Sophie: J'en avais un peu marre d'avoir leur inquiétude en permanence. Et je me suis rendu compte que la maladie m'avait beaucoup isolé et que j'avais perdu pas mal d'amis à cause de ça. Je me suis retrouvée un peu seule, mon copain de l'époque m'a quittée. Je me suis vraiment retrouvée toute seule. Je me suis dit “Bon en fait soit je meurs soit je m'en sors
Sophie: Exactement. Parce que je me suis rendu compte que la maladie m'avait tout pris. Je ne pouvais plus faire mon travail, je n'étais plus capable d'accepter des invitations chez des gens parce que ça m'angoissait trop. Je restais toute seule, je ne faisais plus rien: je survivais. Je ne vivais pas en fait, pour garder un poids bas et je me suis rendu compte que ma vie d'avant me manquait beaucoup et qu’il fallait que je fasse tout ce que je pouvais pour la retrouver. Ca passait nécessairement par remanger normalement et reprendre du poids.

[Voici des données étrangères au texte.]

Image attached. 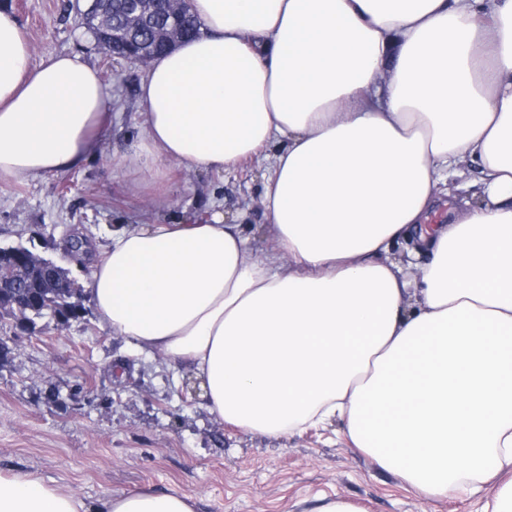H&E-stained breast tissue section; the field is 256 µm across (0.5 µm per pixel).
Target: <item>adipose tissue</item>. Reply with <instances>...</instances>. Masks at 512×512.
Instances as JSON below:
<instances>
[{"label":"adipose tissue","instance_id":"adipose-tissue-1","mask_svg":"<svg viewBox=\"0 0 512 512\" xmlns=\"http://www.w3.org/2000/svg\"><path fill=\"white\" fill-rule=\"evenodd\" d=\"M202 34L150 65L156 171L266 154L274 246L218 206L115 229L90 291L138 349L189 367L209 413L273 439L340 421L426 498L495 482L512 512V0H192ZM112 134L99 69L32 64L0 9V177L80 167ZM467 158L479 196L452 195ZM448 220L430 224L439 204ZM413 237L415 276L390 259ZM0 512H195L182 493L90 503L0 475Z\"/></svg>","mask_w":512,"mask_h":512}]
</instances>
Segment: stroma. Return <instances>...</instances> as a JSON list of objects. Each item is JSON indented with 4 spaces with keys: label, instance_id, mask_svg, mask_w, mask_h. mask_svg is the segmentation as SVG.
Returning <instances> with one entry per match:
<instances>
[{
    "label": "stroma",
    "instance_id": "1",
    "mask_svg": "<svg viewBox=\"0 0 512 512\" xmlns=\"http://www.w3.org/2000/svg\"><path fill=\"white\" fill-rule=\"evenodd\" d=\"M31 45V61L79 53L102 71L112 135L80 168L18 181L0 177V247L18 244L64 269L84 291L83 319L59 329L38 319L16 336L0 315V474H32L94 502L128 490L190 495L196 512H316L322 499L356 512H479L484 493L419 497L342 434L341 423L271 440L221 422L186 378L104 326L88 290L114 229L210 203L241 224L255 251L268 250L264 161L236 172L170 168L142 184L149 142L140 127L143 67L110 57L79 27L76 0H7ZM92 251L77 260L70 238Z\"/></svg>",
    "mask_w": 512,
    "mask_h": 512
}]
</instances>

Sophie: J'ai rencontré pas mal de personnes qui souffraient d'anorexie pendant mes hospitalisations et c’était assez ambivalent parce qu’il y avait une espèce de compétition entre nous: qui était la plus malade, la plus maigre, on se tirait pas trop vers le haut. Je restais assez en retrait par rapport à tout ça enfin, je savais pourquoi j'étais là, pour mes soins. Donc je me souviens qu'à ce moment-là ça ne m'a pas trop aidé de parler avec d’autres personnes qui avaient ce problème. Mais c'est arrivé parce que c'était certaines personnes à un certain stade de leur maladie, peut-être encore en plein déni et qui n'avaient pas encore décidé de s'en sortir vraiment alors que j'avais pris mes distances.

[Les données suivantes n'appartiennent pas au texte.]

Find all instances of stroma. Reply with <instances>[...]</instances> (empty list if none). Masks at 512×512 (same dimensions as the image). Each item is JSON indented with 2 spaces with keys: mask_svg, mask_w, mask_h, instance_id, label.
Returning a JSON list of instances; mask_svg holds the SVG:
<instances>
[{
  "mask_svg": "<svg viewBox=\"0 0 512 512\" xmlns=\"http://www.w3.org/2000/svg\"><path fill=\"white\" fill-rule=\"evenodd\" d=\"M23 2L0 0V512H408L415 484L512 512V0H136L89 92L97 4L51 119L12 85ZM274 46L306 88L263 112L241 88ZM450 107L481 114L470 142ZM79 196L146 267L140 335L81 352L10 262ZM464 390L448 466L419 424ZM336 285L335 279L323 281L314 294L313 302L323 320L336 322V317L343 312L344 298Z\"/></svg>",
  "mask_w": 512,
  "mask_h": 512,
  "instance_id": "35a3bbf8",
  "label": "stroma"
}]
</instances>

Mais quand j'ai commencé à en parler ouvertement sur Instagram j'ai reçu plein de messages de personnes qui souffraient aussi de troubles du comportement alimentaire. On a presque créé une petite communauté, j’ai reçu beaucoup de soutien et ça me faisait du bien de parler avec des personnes qui vivaient la même chose et qui avaient le même combat et qui faisaient tout ce qu’elles pouvaient pour s'en sortir.
Sophie: Je dirais de ne pas hésiter à en parler soit à un proche soit à un professionnel. Peut-être à un proche dans un premier temps et après chercher des professionnels de santé, psychologue, diététicien parce que c'est une maladie qui isole énormément et je pense que si j'en avais parlé plus tôt, je n'aurais pas été aussi loin et je n'aurais pas mis autant de temps à m'en sortir. Je pense que c'est la première chose à faire: en parler et ne pas rester seul face à sa maladie.
Sophie: Je crois que je lui dirais de ne pas perdre espoir qu'il y a un avant et un après et que ça vaut le coup de s'accrocher et de continuer à se battre.